The psalm Jesus chose to pray as His final public theological statement is a psalm that begins with God’s knowledge of a person and God’s claim on a person from before birth. Both the psalm and the Gospels are making the same claim: that life, dignity, and the image of God are not present after birth but from the very moment life begins. That is where personhood starts. That is where God already knows us.

One of his final acts before the cross was to anchor our beginning in the womb, connected to a God who foreknew us, and then look ahead past the cross to what only the resurrection can make possible.

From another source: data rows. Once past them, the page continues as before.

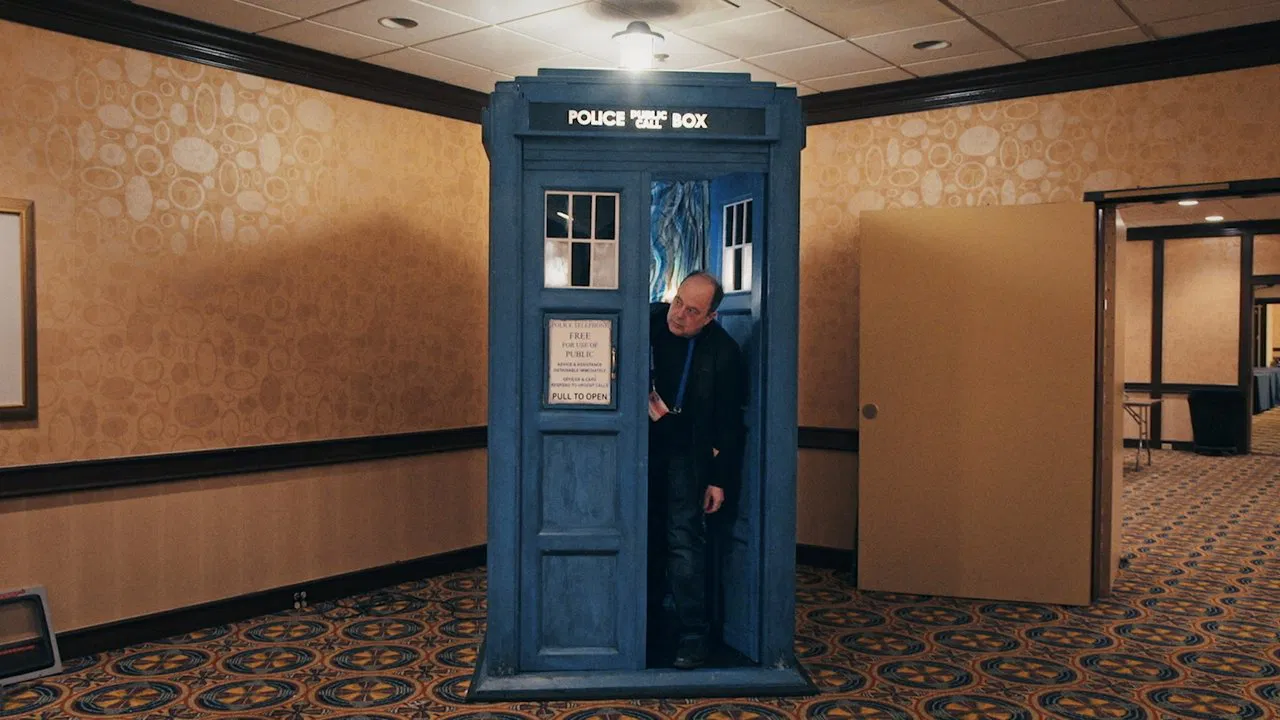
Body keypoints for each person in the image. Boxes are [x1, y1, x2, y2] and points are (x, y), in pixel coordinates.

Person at [647, 271, 746, 669]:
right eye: (677, 302)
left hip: (687, 456)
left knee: (683, 541)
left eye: (692, 311)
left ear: (710, 317)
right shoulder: (650, 320)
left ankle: (693, 633)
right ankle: (644, 623)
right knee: (641, 535)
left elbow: (729, 424)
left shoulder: (724, 352)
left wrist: (719, 479)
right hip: (639, 449)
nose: (679, 314)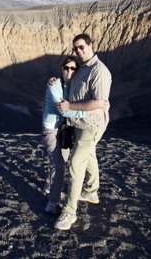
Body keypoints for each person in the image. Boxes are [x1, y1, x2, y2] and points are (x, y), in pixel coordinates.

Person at [54, 33, 112, 231]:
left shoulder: (99, 71)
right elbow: (72, 86)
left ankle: (69, 212)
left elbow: (99, 102)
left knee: (75, 165)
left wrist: (70, 106)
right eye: (76, 48)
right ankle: (91, 192)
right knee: (89, 157)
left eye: (82, 46)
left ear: (91, 45)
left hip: (91, 125)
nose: (79, 51)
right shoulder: (81, 68)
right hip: (78, 123)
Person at [41, 56, 108, 215]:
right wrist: (92, 110)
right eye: (66, 68)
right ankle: (53, 201)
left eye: (73, 68)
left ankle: (50, 185)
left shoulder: (75, 85)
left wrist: (101, 104)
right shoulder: (55, 86)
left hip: (66, 128)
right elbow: (63, 109)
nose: (69, 71)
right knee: (58, 163)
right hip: (52, 129)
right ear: (61, 69)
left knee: (61, 161)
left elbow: (91, 98)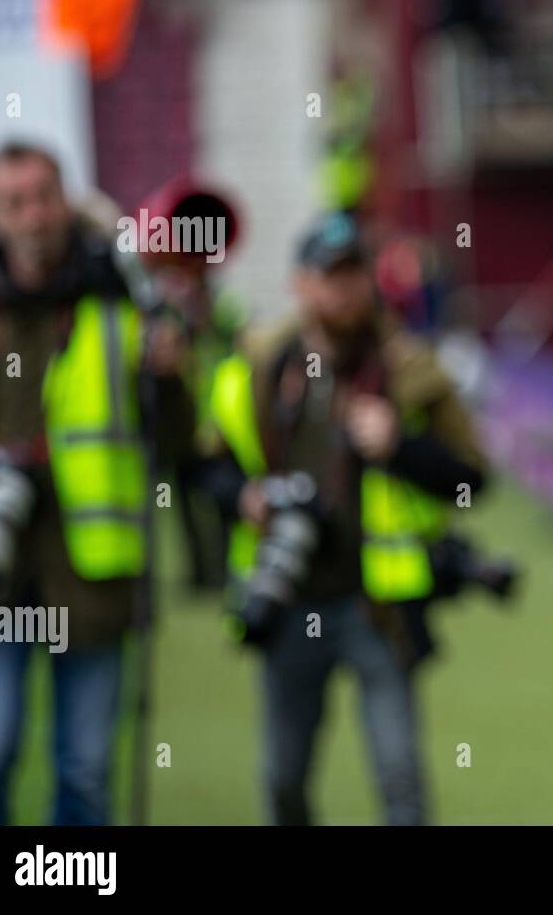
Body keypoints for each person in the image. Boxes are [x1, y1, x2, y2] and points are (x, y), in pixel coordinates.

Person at [206, 212, 491, 825]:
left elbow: (472, 480)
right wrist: (246, 500)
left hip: (377, 608)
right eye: (331, 276)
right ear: (301, 285)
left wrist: (399, 446)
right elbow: (210, 468)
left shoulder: (410, 367)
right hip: (287, 599)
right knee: (283, 782)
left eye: (355, 274)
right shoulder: (259, 364)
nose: (346, 289)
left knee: (400, 782)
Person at [0, 141, 192, 825]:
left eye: (44, 196)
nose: (34, 216)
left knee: (87, 770)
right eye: (16, 202)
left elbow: (175, 446)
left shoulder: (122, 301)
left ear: (65, 199)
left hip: (91, 574)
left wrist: (169, 376)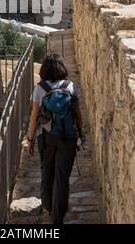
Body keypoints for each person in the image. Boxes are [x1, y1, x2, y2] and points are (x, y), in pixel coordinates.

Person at [26, 54, 83, 225]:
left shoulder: (40, 88)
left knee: (47, 172)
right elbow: (78, 114)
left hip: (47, 137)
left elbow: (34, 117)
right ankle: (58, 215)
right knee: (62, 177)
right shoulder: (70, 86)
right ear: (62, 68)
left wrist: (30, 139)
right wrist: (81, 134)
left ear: (44, 70)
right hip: (68, 137)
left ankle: (49, 206)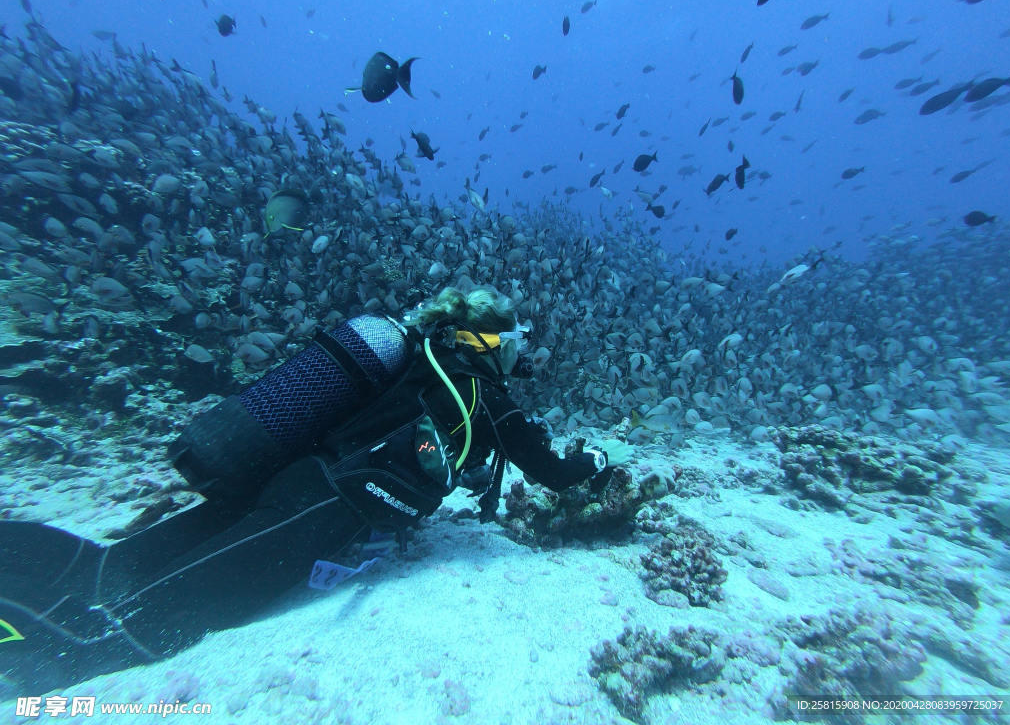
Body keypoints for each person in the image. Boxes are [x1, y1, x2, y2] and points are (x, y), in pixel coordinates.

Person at [0, 285, 630, 695]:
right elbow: (555, 473)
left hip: (288, 472)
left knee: (107, 568)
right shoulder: (485, 398)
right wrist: (599, 460)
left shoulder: (414, 360)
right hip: (324, 507)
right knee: (145, 628)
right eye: (515, 344)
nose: (519, 359)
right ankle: (38, 660)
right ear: (489, 343)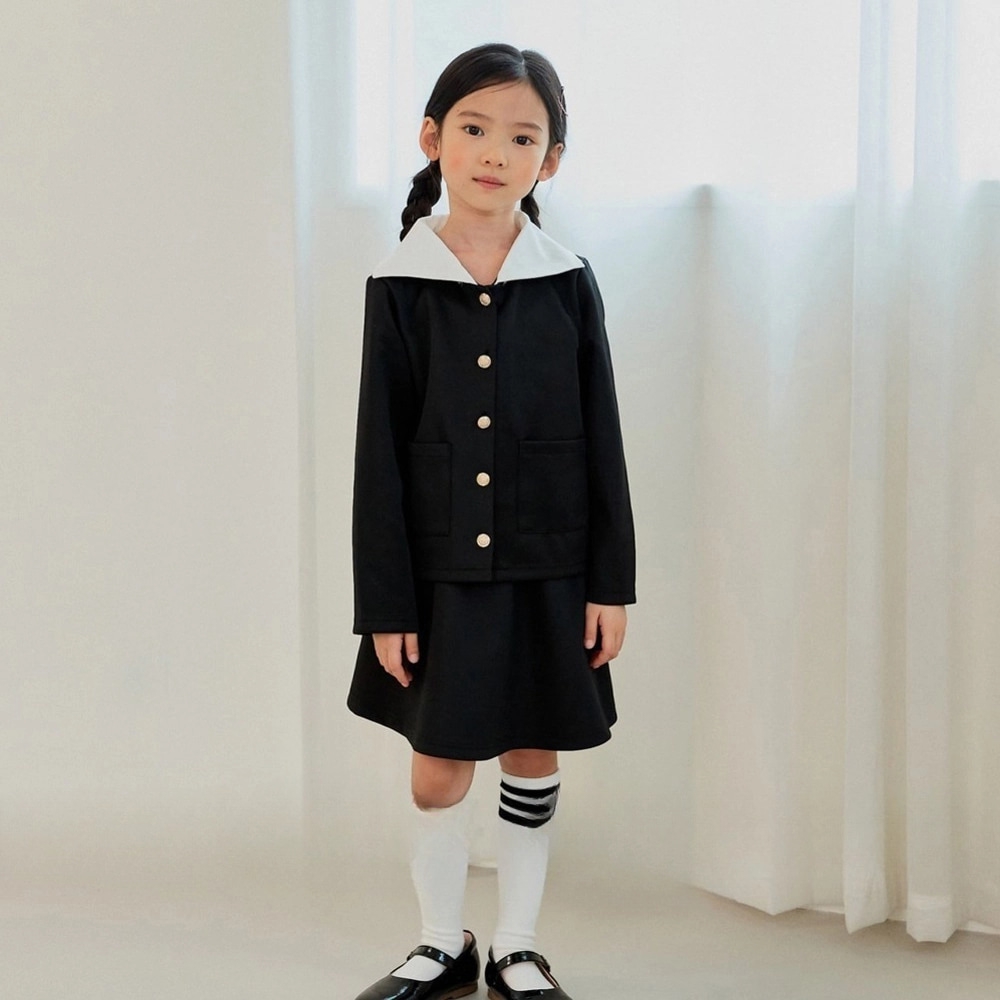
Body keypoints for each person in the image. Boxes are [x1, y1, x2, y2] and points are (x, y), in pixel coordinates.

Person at [348, 42, 636, 1000]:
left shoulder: (568, 279)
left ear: (549, 161)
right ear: (433, 139)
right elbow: (378, 455)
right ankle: (442, 942)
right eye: (474, 128)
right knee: (437, 772)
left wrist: (610, 584)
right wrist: (387, 603)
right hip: (438, 578)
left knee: (531, 753)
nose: (494, 153)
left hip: (551, 566)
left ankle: (517, 944)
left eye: (522, 137)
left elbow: (603, 439)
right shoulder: (398, 283)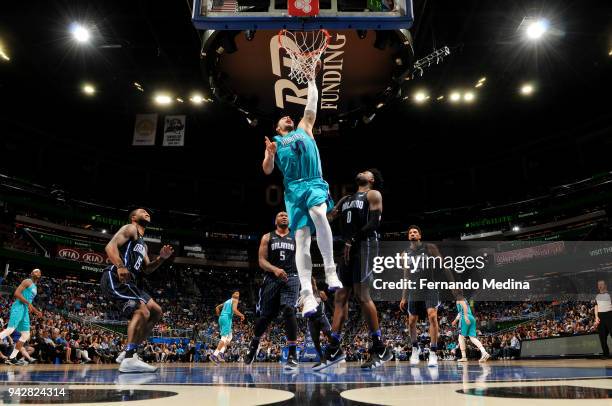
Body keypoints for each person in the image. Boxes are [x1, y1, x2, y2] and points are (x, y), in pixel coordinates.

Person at [262, 72, 343, 318]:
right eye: (283, 118)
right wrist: (270, 154)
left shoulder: (304, 127)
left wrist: (311, 81)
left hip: (314, 181)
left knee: (319, 212)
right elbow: (267, 170)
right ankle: (307, 294)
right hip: (293, 189)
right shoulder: (275, 142)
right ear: (278, 128)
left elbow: (311, 106)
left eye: (289, 116)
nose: (288, 117)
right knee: (302, 238)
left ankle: (330, 269)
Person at [318, 169, 392, 370]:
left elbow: (375, 222)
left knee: (362, 295)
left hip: (365, 245)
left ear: (371, 179)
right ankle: (334, 348)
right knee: (340, 297)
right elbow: (328, 218)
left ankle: (380, 348)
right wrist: (318, 203)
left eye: (366, 171)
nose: (361, 171)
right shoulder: (345, 199)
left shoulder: (373, 194)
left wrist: (353, 239)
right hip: (348, 248)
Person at [100, 208, 174, 373]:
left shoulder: (143, 244)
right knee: (143, 311)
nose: (147, 212)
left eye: (148, 211)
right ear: (134, 217)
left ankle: (128, 351)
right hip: (117, 276)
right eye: (142, 211)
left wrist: (161, 258)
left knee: (156, 311)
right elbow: (110, 246)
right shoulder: (130, 228)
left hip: (132, 282)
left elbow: (147, 269)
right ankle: (129, 358)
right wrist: (120, 266)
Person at [245, 212, 300, 370]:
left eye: (286, 215)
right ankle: (254, 344)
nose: (284, 216)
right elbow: (261, 260)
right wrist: (275, 269)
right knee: (266, 317)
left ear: (289, 220)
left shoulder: (296, 236)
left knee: (289, 310)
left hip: (291, 277)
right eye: (280, 215)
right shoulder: (267, 237)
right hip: (271, 278)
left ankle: (292, 354)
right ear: (275, 220)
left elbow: (304, 257)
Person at [400, 226, 447, 367]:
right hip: (414, 288)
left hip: (430, 286)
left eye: (415, 232)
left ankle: (433, 352)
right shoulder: (404, 254)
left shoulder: (429, 248)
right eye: (410, 233)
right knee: (411, 321)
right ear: (408, 237)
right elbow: (406, 276)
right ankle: (415, 348)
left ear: (420, 235)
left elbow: (441, 263)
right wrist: (403, 296)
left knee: (432, 315)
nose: (413, 234)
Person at [0, 268, 43, 365]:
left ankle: (12, 357)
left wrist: (36, 311)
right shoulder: (27, 281)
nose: (37, 273)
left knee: (25, 334)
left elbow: (30, 302)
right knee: (10, 329)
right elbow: (16, 293)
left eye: (39, 272)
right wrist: (28, 304)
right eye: (36, 271)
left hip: (25, 309)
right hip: (19, 306)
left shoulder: (35, 287)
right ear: (31, 273)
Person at [452, 293, 489, 362]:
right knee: (472, 338)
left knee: (460, 337)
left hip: (465, 318)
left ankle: (464, 357)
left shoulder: (459, 298)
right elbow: (463, 310)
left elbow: (463, 309)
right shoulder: (464, 299)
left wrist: (464, 317)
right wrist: (455, 320)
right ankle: (484, 352)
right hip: (471, 318)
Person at [211, 291, 245, 364]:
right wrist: (242, 315)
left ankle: (221, 353)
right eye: (235, 293)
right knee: (224, 338)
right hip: (226, 319)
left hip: (222, 318)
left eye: (238, 293)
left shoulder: (227, 301)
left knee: (230, 337)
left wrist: (219, 315)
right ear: (232, 295)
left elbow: (217, 308)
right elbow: (234, 310)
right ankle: (214, 355)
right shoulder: (235, 300)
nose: (237, 294)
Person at [593, 279, 611, 359]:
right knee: (602, 337)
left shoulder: (609, 294)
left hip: (610, 314)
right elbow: (596, 307)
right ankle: (606, 354)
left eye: (601, 284)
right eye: (598, 284)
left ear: (605, 285)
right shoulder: (597, 296)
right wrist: (596, 317)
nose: (600, 286)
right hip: (600, 316)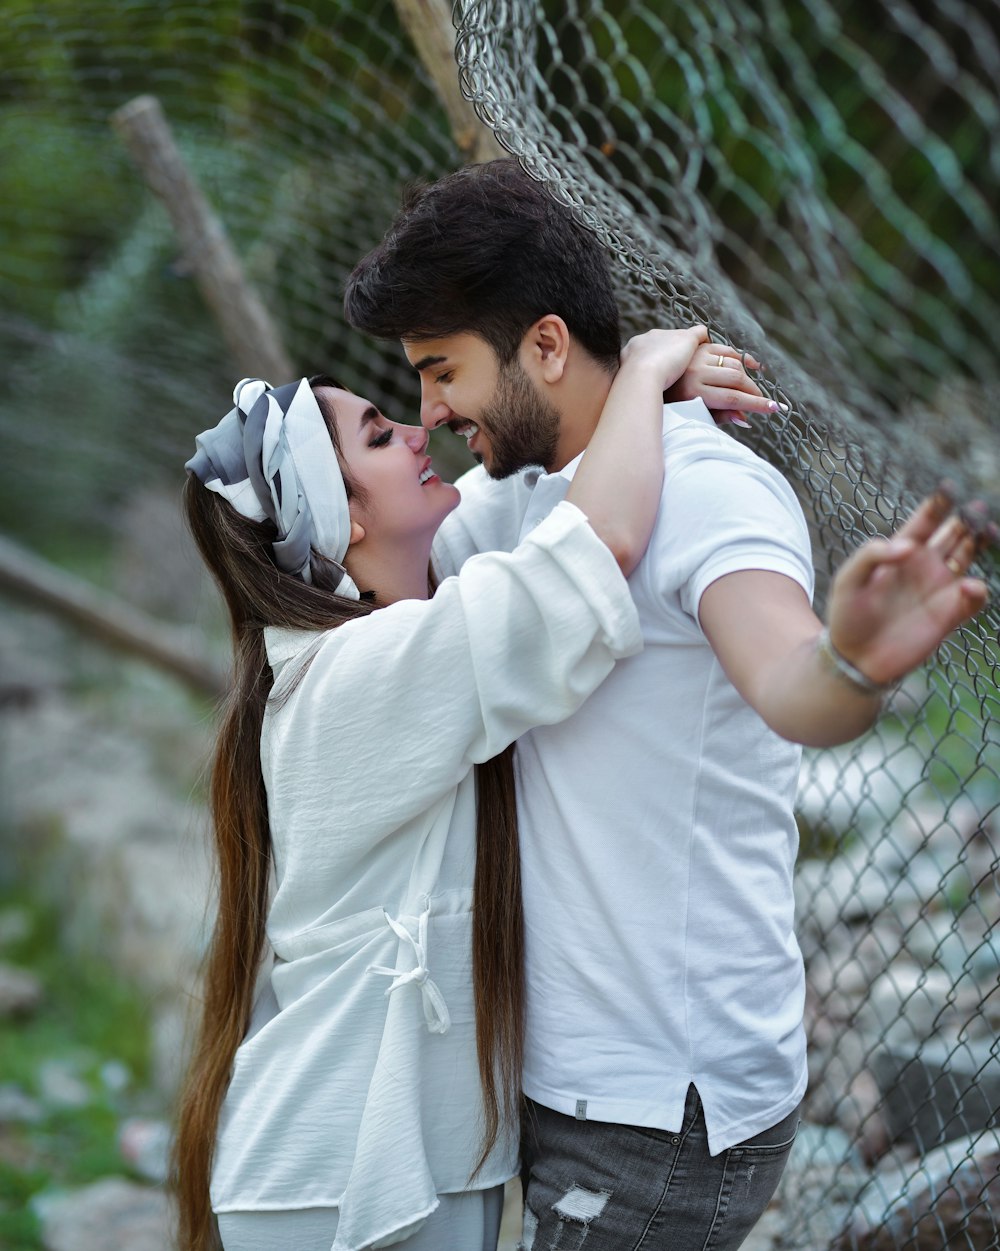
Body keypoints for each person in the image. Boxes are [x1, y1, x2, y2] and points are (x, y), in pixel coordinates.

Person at [343, 157, 995, 1251]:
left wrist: (854, 663)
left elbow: (794, 689)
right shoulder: (517, 497)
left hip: (666, 1103)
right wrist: (646, 371)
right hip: (566, 1078)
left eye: (441, 370)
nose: (430, 409)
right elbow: (368, 588)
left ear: (544, 346)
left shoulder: (710, 489)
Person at [172, 330, 709, 1251]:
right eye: (381, 436)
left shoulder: (378, 646)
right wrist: (648, 369)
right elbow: (595, 546)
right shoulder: (360, 677)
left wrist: (618, 401)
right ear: (340, 523)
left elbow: (535, 477)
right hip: (337, 1176)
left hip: (391, 1162)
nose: (420, 433)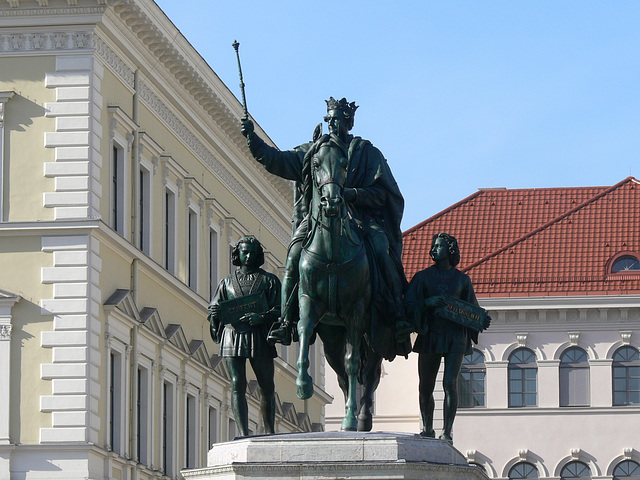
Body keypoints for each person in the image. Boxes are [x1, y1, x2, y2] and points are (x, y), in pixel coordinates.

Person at [240, 97, 411, 359]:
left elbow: (383, 195)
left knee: (380, 247)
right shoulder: (313, 151)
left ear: (349, 122)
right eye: (329, 119)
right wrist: (253, 140)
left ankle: (397, 313)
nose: (333, 124)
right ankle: (286, 320)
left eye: (338, 120)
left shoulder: (367, 153)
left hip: (360, 220)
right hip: (318, 219)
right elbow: (277, 160)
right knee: (294, 256)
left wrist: (352, 194)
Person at [404, 233, 489, 443]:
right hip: (430, 333)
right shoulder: (422, 277)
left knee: (450, 383)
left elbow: (473, 309)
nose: (434, 249)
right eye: (433, 245)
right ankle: (427, 428)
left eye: (439, 246)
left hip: (455, 336)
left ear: (450, 250)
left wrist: (482, 320)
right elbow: (408, 304)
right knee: (425, 385)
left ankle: (447, 431)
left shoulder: (462, 279)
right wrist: (427, 303)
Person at [207, 236, 281, 437]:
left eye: (252, 252)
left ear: (258, 255)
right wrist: (214, 313)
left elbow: (281, 310)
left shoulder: (269, 281)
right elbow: (215, 306)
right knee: (236, 383)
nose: (248, 256)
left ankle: (269, 431)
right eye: (244, 252)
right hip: (233, 335)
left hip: (259, 335)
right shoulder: (227, 282)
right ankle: (243, 432)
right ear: (237, 254)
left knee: (267, 386)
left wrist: (262, 317)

The psalm that opened with God’s knowledge of a person before birth closes with its gaze on the future: Posterity shall serve him; it shall be told of the Lord to the coming generation; they shall come and proclaim his righteousness to a people yet unborn (Psalm 22:30-31). The psalm begins and ends with the unborn. That is a beautiful picture, and it is the picture Christ chose to leave the watching world as His final public act.

At Them Before Us, we spend a great deal of our work arguing that children deserve to be protected from their very first moment of life, that their rights matter after birth, and that all adults should sacrifice to ensure that they and future generations flourish. I hope you find these final words from Jesus Christ as affirming and encouraging as we have.

This Good Friday, may we all hear this psalm with new ears.